Margin Call. Written and directed by J.C. Chandor. Starring Kevin Spacey, Paul Bettany, Zachary Quinto and Jeremy Irons. Rating: 8 (out of 10) YOU can't spit a popcorn husk in the multiplex these days and not hit a film about the financial crisis.

Margin Call. Written and directed by J.C. Chandor. Starring Kevin Spacey, Paul Bettany, Zachary Quinto and Jeremy Irons. Rating: 8 (out of 10)

YOU can't spit a popcorn husk in the multiplex these days and not hit a film about the financial crisis.

Foreclosure signs still litter the North American landscape, and the ripples are still being felt from the 2008 financial crisis. Everyone from busboy to CEO being affected, that makes the topic of what went wrong popular fodder for films, from 2010's excellent documentary Inside Job, to last week's crime caper Tower Heist.

Margin Call is a deliberately claustrophobic look at the hours preceding the economic meltdown at one Wall Street firm.

In a business where the two things guaranteed to adorn an executive's desk are a photo of the family he never sees, and a bottle of Pepto Bismol, we watch as the investment firm culls 80 per cent of its work force in one day.
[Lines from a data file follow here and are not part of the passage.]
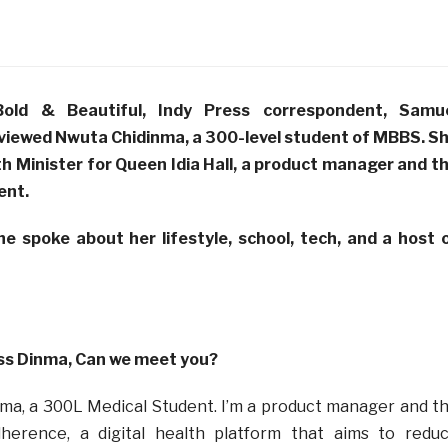
Bold & Beautiful, Indy Press correspondent, Samu
rviewed
Nwuta Chidinma, a 300-level student of MBBS. S
th Minister for Queen Idia Hall, a product manager and t
ent
.
she spoke about her lifestyle, school, tech, and a host 
ss Dinma, Can we meet you?
nma, a 300L Medical Student. I’m a product manager and t
herence, a digital health platform that aims to redu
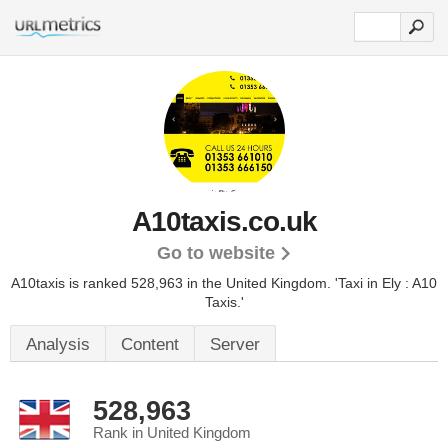
A10taxis.co.uk
Go to website
A10taxis is ranked 528,963 in the United Kingdom.
'Taxi in Ely : A10
Taxis.'
Analysis
Content
Server
528,963
Rank in United Kingdom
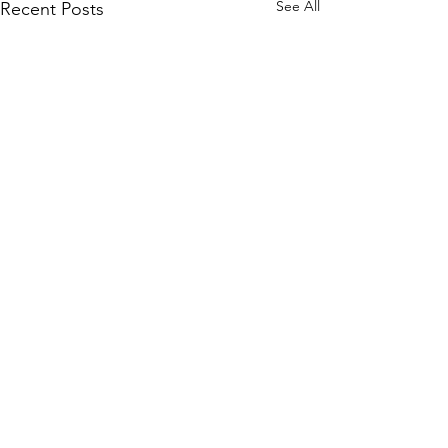
See All
Recent Posts
1 Comment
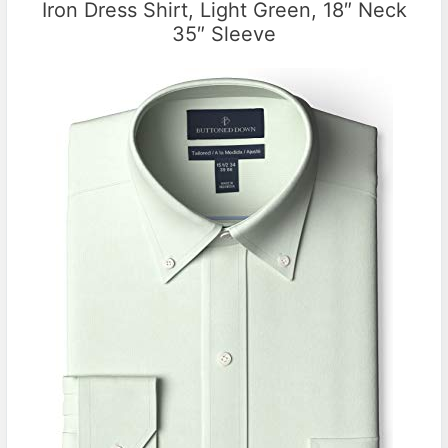
Iron Dress Shirt, Light Green, 18″ Neck
35″ Sleeve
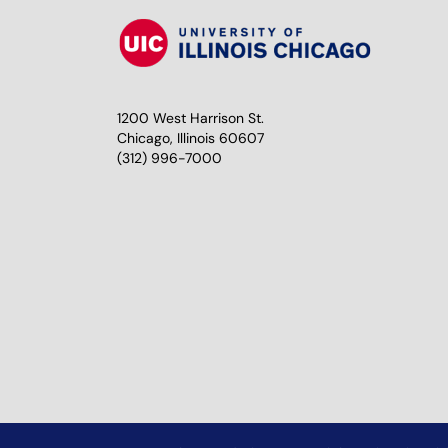
1200 West Harrison St.
Chicago, Illinois 60607
(312) 996-7000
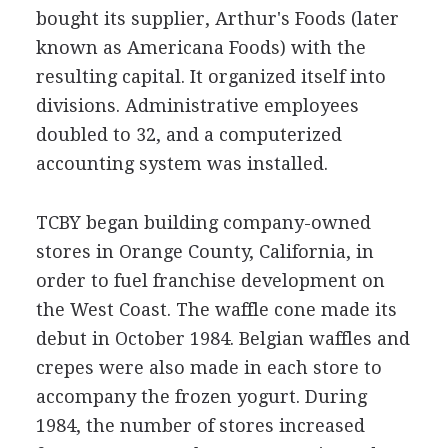
bought its supplier, Arthur's Foods (later
known as Americana Foods) with the
resulting capital. It organized itself into
divisions. Administrative employees
doubled to 32, and a computerized
accounting system was installed.
TCBY began building company-owned
stores in Orange County, California, in
order to fuel franchise development on
the West Coast. The waffle cone made its
debut in October 1984. Belgian waffles and
crepes were also made in each store to
accompany the frozen yogurt. During
1984, the number of stores increased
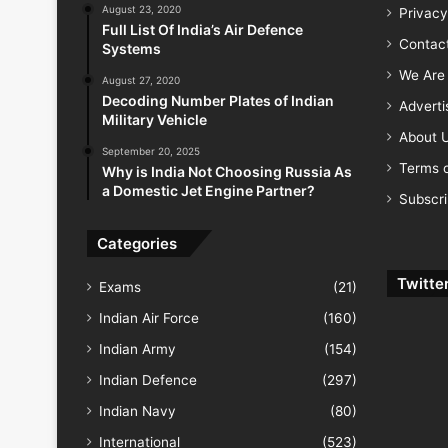
August 23, 2020
Privacy
Full List Of India’s Air Defence
Contac
Systems
We Are 
August 27, 2020
Decoding Number Plates of Indian
Advert
Military Vehicle
About 
September 20, 2025
Terms o
Why is India Not Choosing Russia As
a Domestic Jet Engine Partner?
Subscr
Categories
Twitte
Exams
(21)
Indian Air Force
(160)
Indian Army
(154)
Indian Defence
(297)
Indian Navy
(80)
International
(523)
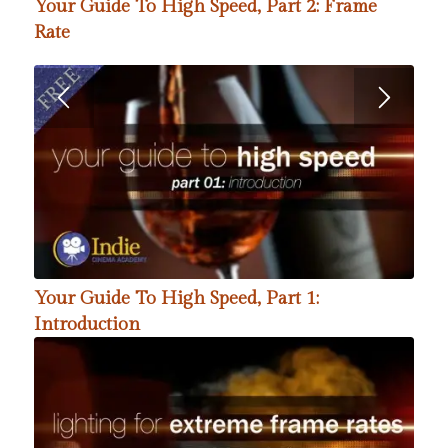
Your Guide To High Speed, Part 2: Frame
Rate
Your Guide To High Speed, Part 1:
Introduction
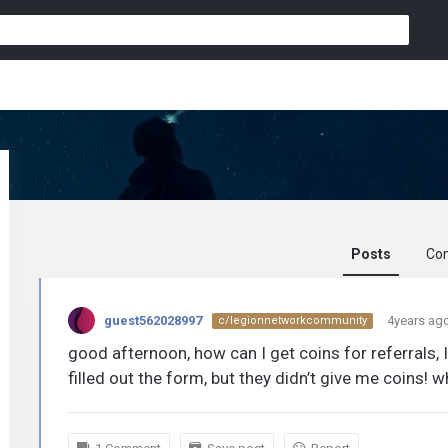
Posts
Co
guest562028997
guest562028997
4years ag
c/legionnetworkcommunity
activity
good afternoon, how can I get coins for referrals, I
filled out the form, but they didn’t give me coins!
After enduring the indignity of being fired in a fishbowl office, Eric (Stanley Tucci) is further shamed by being escorted out of the building after 19 years of service. It's a long, painfully quiet march out to the elevator.

Eric does a last-minute hand-off out the elevator door, passing a flash drive to an entrylevel analyst with the warning "be careful." Peter (Zachary Quinto) was a rocket scientist at MIT before heading to the firm, and it only takes him a few hours of overtime to fill the gaps in Eric's dismal market projection.

Peter calls his superior, the ice-cold Will Emerson (Paul Bettany), who, in turn, calls his boss, Sam (Kevin Spacey). Sam calls Jared Cohen (Simon Baker, The Mentalist), the 40-year-old who runs the show. But, like those matryoshka dolls, there's always another head popping up: the all-powerful John Tuld (Jeremy Irons) helicopters in for an emergency meeting with the board, including Risk Management analyst Sara Robertson (Demi Moore).

"It's going to get worse before it gets better," says Sam. "Much."

This is an intimate look at men and women standing on the precipice of 2008's financial meltdown, a cataclysm they helped create. Their solution? To keep mum and, before anyone notices unload as much of the product as possible to unwitting investors who will be bankrupted by a single phone call.

"If you do this, you're killing the market for years and you're selling stuff you know to be worthless," says Sam, the only one who seems to have a conscience under all that slick. "No one will ever trust you again, you're knowingly putting people out of business," he says during his rationale to John. "It's just money, it's made up," John replies coolly, while tearing into a steak dinner.

You don't need to understand the numbers to understand the urgency. Margin Call does a great job of condensing the crisis into the microcosm of one office, during one 24-hour period. A smart script by first-time director J.C. Chandor avoids outright villainy, with characters caught up in an unprecedented moral quagmire. Excellent performances all 'round.

"Look at these people, wandering around with no idea what's about to happen to them," says 23-year-old trader Seth (Penn Badgley). It's funny until you realize that those people are us.